An Alternative Way to Transition Squats from Novice LP to Early Intermediate
The standard progression using the Starting Strength framework to categorize Novice, Intermediate, and Advanced lifters is to start with a squat PR every workout, three days a week. This is done for most of the Novice Linear Progression. Towards the end, you take a lighter day mid-week, but still PR on the two bookend days. When that process runs itself out, you’re now an early Intermediate and you move to a program that produces a PR once a week.
This progression works well for many, probably even most. But if you're feeling ground to dust from squats at the end of the Novice LP, try moving to a 1.5 week squat PR cycle instead of one week:
Mon 1 - heavy volume
Fri 1- light volume
Mon 2- intensity PR
Repeat:
Fri 2 - heavy volume
Mon 3 - light volume
Fri 3 - intensity PR
This progression produces two PRs in 3 weeks, instead of one every week, but is still within the scope of the relatively rapid and predictable progress that characterizes the early intermediate stage.
Using this framework, I like to start "heavy volume" (after a light week and a ramping week or two to recover and ramp back up from LP), at 3x5 with about 88-90% of your best 5RM on LP, and "light volume" at another 10-15% offset from that.
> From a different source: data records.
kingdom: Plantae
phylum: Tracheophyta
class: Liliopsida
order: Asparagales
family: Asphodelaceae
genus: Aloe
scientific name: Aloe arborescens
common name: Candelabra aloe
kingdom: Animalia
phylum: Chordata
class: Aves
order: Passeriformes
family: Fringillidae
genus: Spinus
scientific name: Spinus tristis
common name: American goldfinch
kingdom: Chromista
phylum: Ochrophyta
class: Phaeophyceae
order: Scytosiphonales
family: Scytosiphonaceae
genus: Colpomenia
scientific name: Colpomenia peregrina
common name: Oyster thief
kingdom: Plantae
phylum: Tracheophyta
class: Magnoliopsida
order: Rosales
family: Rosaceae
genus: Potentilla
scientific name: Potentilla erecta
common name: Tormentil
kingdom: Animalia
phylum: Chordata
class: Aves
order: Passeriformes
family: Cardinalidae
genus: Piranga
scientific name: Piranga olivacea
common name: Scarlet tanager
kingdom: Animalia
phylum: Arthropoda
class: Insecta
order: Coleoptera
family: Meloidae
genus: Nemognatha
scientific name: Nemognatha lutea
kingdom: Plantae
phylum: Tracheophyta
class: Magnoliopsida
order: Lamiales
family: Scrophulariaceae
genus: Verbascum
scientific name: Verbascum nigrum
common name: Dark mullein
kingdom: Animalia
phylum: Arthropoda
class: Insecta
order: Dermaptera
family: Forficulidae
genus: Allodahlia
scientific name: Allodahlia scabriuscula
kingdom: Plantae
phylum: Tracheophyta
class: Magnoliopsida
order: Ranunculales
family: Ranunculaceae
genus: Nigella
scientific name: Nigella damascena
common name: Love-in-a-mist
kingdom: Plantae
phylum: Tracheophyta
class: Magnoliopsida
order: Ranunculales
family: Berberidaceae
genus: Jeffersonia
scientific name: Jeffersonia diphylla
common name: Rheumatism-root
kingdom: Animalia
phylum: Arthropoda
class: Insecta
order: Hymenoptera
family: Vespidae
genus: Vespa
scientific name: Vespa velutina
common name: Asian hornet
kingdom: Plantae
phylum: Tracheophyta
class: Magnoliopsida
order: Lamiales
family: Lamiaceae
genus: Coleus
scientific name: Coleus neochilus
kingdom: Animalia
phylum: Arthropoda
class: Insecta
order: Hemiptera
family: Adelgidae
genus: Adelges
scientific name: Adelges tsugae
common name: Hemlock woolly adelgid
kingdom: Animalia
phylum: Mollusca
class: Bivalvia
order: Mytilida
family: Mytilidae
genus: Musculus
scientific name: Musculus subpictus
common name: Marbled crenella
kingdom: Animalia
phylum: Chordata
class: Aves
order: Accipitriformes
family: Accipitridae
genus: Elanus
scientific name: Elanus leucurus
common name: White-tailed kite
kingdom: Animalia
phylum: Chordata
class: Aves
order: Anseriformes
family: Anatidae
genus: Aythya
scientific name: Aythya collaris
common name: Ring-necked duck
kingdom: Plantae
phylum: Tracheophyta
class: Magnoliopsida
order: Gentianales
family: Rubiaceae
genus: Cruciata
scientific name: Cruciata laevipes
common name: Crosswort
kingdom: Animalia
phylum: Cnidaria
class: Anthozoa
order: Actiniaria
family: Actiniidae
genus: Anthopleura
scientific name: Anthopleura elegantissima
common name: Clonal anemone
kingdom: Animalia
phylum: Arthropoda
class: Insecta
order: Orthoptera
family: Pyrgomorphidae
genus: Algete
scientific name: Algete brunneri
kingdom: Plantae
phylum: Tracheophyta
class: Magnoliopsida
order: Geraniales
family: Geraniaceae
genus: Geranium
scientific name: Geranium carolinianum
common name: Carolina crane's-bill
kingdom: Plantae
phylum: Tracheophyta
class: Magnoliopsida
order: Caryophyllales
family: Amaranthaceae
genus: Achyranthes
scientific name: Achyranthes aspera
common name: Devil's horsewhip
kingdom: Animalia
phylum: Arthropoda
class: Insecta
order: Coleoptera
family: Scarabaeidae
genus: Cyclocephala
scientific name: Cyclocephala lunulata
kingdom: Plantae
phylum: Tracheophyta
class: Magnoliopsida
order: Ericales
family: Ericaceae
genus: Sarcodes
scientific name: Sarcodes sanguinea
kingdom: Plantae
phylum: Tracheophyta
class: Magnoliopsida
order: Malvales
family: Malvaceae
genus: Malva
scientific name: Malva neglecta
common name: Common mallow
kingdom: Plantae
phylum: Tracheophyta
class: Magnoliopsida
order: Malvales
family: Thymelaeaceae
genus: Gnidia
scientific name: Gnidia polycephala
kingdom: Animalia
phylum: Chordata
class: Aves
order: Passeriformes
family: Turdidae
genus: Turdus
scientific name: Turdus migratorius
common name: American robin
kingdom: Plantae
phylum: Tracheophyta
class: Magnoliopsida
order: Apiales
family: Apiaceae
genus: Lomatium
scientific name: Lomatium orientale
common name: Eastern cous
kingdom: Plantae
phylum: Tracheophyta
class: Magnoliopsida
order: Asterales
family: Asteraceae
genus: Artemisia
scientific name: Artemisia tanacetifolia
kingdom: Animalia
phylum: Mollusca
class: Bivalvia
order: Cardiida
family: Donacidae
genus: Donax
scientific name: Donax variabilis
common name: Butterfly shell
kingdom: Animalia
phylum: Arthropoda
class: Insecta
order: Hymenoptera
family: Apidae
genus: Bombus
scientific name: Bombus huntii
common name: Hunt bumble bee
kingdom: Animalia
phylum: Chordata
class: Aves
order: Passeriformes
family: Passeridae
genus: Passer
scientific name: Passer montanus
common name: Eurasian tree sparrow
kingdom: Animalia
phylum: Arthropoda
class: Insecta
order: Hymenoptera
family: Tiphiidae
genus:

Intensity work here is usually a short run of PR triples, followed by longer runs of PR doubles then PR singles to finish the first cycle, but this can vary quite a bit so don’t set that in stone, rather go with the flow of how training goes.
While moving from 3 (early LP) to 2 (late LP) to 1 (early intermediate) weekly squat PRs is the normal way, it's not like your body understands a weekly calendar. If you pushed your LP really hard and you have a busy life with work, family, etc…then spreading the stress out a little bit more could work better for you than trying to jam it all into one week.